Uitspraak
1.Geding in cassatie
2.Beoordeling van de middelen
3.Beslissing
15 december 2015.
Hoge Raad
Op 15 december 2015 heeft de Hoge Raad der Nederlanden uitspraak gedaan in een cassatiezaak tegen een arrest van het Gerechtshof Arnhem-Leeuwarden, dat op 18 november 2014 werd gewezen. De zaak betreft de verdachte, geboren in 1986, die in cassatie ging tegen een eerdere uitspraak.
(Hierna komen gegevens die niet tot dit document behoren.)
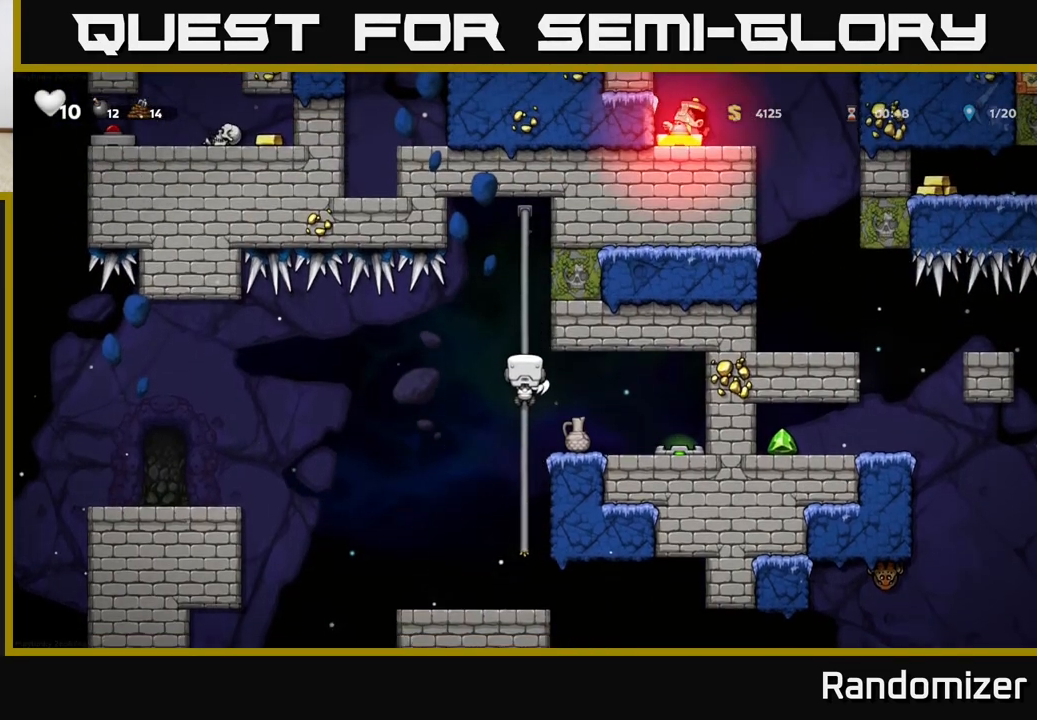
{"buttons": [], "left_stick": "right", "events": [[183, "left_stick", "center"], [350, "left_stick", "right"], [367, "A", "down"], [433, "A", "up"]]}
De advocaat van de verdachte, mr. H.M.W. Daamen, heeft middelen van cassatie voorgesteld, maar de Advocaat-Generaal F.W. Bleichrodt heeft geconcludeerd tot verwerping van het beroep. De Hoge Raad heeft de middelen beoordeeld en geconcludeerd dat deze niet tot cassatie kunnen leiden. Dit is in overeenstemming met artikel 81, eerste lid, van de Wet op de rechterlijke organisatie, wat betekent dat er geen verdere motivering nodig is, aangezien de middelen niet nopen tot beantwoording van rechtsvragen die van belang zijn voor de rechtseenheid of de rechtsontwikkeling. De Hoge Raad heeft het beroep van de verdachte verworpen, waarmee de eerdere uitspraak van het Gerechtshof in stand blijft.